_Saved data entries_

*** Begin section ***

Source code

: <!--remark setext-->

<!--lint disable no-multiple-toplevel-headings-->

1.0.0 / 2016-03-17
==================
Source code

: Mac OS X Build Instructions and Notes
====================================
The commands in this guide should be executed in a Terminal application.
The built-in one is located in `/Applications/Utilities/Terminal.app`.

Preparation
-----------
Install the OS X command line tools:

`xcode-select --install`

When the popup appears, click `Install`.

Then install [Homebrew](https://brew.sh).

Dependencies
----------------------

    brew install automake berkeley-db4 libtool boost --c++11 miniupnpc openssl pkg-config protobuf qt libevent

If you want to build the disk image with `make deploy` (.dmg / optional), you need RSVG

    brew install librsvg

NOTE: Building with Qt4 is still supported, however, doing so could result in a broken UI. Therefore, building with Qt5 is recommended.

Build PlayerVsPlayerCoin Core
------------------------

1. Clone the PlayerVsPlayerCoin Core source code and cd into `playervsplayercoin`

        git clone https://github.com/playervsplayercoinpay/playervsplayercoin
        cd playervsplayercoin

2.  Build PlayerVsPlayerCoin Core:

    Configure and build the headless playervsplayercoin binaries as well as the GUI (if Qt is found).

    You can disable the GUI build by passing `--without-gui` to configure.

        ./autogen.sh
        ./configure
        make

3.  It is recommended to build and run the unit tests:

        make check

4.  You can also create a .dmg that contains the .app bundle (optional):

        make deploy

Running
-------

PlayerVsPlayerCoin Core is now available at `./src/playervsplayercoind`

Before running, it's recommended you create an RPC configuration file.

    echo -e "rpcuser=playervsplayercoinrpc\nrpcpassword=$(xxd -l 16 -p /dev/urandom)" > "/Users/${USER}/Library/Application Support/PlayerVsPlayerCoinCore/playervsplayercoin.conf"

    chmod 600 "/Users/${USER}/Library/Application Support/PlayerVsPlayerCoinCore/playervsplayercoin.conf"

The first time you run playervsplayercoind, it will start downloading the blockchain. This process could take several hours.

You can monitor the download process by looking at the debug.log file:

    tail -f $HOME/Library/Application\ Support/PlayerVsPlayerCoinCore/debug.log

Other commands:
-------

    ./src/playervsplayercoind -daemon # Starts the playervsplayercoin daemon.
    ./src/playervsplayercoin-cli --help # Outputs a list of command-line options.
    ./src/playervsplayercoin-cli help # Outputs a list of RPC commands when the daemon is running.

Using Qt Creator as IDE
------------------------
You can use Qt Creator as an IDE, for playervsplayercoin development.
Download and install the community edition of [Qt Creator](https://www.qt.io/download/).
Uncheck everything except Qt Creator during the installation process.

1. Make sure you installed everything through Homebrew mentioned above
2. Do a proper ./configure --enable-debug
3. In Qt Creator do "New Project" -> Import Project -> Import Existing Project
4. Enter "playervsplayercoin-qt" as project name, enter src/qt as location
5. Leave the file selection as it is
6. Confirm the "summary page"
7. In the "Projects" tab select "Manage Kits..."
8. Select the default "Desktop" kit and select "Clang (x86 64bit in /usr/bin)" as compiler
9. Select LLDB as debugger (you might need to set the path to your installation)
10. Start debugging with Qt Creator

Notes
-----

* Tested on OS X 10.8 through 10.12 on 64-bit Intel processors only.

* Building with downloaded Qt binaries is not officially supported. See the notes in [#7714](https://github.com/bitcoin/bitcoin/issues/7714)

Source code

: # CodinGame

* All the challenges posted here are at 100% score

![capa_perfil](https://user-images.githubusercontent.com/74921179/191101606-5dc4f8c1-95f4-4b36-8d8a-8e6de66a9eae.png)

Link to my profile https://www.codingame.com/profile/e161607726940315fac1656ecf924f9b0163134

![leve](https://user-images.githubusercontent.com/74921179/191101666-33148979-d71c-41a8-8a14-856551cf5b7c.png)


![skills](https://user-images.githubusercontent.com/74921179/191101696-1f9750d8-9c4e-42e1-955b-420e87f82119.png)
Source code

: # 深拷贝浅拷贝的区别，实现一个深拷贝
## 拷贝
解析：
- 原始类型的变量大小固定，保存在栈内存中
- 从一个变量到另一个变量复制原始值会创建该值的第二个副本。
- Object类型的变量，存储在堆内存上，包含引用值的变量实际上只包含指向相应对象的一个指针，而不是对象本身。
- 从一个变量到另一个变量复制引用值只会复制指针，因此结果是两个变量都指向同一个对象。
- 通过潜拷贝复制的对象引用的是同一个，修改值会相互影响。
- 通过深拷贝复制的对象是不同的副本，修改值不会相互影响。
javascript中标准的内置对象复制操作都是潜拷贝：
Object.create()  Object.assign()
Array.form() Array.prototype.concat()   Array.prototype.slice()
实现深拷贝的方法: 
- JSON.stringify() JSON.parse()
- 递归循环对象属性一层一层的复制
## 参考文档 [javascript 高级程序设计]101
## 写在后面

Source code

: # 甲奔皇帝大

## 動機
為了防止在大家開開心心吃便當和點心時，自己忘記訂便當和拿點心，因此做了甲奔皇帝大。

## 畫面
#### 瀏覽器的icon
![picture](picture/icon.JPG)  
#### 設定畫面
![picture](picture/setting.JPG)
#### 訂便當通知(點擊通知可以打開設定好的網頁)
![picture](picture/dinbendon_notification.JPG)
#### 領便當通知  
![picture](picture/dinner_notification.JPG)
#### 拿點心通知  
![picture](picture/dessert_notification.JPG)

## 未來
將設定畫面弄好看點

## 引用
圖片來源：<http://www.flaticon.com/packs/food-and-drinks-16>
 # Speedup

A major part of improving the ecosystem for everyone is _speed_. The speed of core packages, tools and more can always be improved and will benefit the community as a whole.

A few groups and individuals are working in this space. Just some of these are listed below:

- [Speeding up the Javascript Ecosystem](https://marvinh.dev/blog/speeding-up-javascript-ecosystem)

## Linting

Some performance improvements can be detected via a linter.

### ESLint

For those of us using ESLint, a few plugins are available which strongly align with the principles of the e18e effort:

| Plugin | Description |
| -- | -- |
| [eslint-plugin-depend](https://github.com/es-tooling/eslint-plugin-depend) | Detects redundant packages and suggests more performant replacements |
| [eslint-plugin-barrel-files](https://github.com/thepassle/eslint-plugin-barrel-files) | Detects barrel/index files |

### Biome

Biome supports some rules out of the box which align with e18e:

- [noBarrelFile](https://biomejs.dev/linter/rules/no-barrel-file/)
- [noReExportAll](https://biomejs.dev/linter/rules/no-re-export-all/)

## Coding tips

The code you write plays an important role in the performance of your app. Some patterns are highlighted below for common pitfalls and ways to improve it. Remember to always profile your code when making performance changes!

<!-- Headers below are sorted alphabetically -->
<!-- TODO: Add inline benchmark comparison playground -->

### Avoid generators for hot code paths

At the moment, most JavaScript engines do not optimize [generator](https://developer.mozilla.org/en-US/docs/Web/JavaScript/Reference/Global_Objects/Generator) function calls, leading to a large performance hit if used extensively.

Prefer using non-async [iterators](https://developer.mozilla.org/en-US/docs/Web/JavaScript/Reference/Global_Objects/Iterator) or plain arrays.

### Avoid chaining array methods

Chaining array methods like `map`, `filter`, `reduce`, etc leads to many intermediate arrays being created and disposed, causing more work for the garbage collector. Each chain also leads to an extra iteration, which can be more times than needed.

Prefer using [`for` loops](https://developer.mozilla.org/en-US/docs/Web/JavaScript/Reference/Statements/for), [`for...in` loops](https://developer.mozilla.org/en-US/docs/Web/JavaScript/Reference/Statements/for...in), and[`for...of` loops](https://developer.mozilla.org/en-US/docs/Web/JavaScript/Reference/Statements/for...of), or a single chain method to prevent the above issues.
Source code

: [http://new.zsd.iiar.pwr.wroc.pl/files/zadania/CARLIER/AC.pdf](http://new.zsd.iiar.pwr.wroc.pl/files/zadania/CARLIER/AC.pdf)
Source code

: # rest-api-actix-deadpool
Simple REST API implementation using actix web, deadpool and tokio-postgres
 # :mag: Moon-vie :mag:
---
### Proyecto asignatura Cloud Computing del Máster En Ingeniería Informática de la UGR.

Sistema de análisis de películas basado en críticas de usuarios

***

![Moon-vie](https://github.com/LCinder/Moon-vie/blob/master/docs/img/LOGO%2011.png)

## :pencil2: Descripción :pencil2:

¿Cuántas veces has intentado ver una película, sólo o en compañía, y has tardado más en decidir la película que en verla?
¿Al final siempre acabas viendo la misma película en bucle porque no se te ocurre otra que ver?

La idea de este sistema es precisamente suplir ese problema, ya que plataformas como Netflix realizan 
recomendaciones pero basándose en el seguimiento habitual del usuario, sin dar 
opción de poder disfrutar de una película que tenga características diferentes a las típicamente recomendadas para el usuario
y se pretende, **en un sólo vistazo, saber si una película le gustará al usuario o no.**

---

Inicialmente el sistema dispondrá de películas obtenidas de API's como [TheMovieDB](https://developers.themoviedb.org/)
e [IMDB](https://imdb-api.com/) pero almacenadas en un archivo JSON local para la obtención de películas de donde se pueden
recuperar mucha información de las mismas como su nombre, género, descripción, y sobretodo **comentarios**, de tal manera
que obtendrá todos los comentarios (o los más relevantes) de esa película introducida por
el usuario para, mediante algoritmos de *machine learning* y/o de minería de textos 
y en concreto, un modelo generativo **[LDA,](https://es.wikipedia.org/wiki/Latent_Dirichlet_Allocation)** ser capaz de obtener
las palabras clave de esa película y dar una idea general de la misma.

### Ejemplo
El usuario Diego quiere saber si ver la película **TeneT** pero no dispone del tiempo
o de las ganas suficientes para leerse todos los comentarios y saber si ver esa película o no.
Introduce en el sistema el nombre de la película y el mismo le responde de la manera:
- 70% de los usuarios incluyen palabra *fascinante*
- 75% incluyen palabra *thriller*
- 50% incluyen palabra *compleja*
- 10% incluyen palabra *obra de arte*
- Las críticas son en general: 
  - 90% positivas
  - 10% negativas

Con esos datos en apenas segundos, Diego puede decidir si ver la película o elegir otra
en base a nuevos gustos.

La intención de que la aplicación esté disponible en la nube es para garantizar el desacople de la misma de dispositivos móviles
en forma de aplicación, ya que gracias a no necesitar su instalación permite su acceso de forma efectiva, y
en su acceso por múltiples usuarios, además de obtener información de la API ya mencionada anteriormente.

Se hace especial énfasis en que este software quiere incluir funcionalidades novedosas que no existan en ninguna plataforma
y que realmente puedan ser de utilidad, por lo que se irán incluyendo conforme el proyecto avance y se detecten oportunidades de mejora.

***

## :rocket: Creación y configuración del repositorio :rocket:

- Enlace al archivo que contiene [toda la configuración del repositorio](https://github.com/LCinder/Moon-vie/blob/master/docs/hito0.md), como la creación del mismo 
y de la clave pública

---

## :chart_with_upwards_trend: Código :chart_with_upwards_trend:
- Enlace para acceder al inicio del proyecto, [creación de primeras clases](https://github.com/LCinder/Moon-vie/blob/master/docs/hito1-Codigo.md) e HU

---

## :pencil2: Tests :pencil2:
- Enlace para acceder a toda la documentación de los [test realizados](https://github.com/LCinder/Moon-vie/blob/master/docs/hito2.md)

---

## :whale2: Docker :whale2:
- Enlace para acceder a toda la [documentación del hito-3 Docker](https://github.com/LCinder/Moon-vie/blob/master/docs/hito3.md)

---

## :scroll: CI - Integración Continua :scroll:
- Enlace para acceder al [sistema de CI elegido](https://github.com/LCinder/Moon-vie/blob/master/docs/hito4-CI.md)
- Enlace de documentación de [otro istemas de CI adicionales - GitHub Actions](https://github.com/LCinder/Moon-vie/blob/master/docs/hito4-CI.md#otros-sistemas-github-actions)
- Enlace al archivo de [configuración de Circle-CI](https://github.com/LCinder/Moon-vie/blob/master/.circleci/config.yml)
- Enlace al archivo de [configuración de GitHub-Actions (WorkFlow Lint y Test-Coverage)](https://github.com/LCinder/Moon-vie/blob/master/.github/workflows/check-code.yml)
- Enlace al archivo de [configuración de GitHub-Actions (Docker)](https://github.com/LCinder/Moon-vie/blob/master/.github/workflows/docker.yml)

*** End section ***

What you retype should run from the first line of the entries above through the line containing "brew install automake", exactly and in full.

Source code

: <!--remark setext-->

<!--lint disable no-multiple-toplevel-headings-->

1.0.0 / 2016-03-17
==================
Source code

: Mac OS X Build Instructions and Notes
====================================
The commands in this guide should be executed in a Terminal application.
The built-in one is located in `/Applications/Utilities/Terminal.app`.

Preparation
-----------
Install the OS X command line tools:

`xcode-select --install`

When the popup appears, click `Install`.

Then install [Homebrew](https://brew.sh).

Dependencies
----------------------

    brew install automake berkeley-db4 libtool boost --c++11 miniupnpc openssl pkg-config protobuf qt libevent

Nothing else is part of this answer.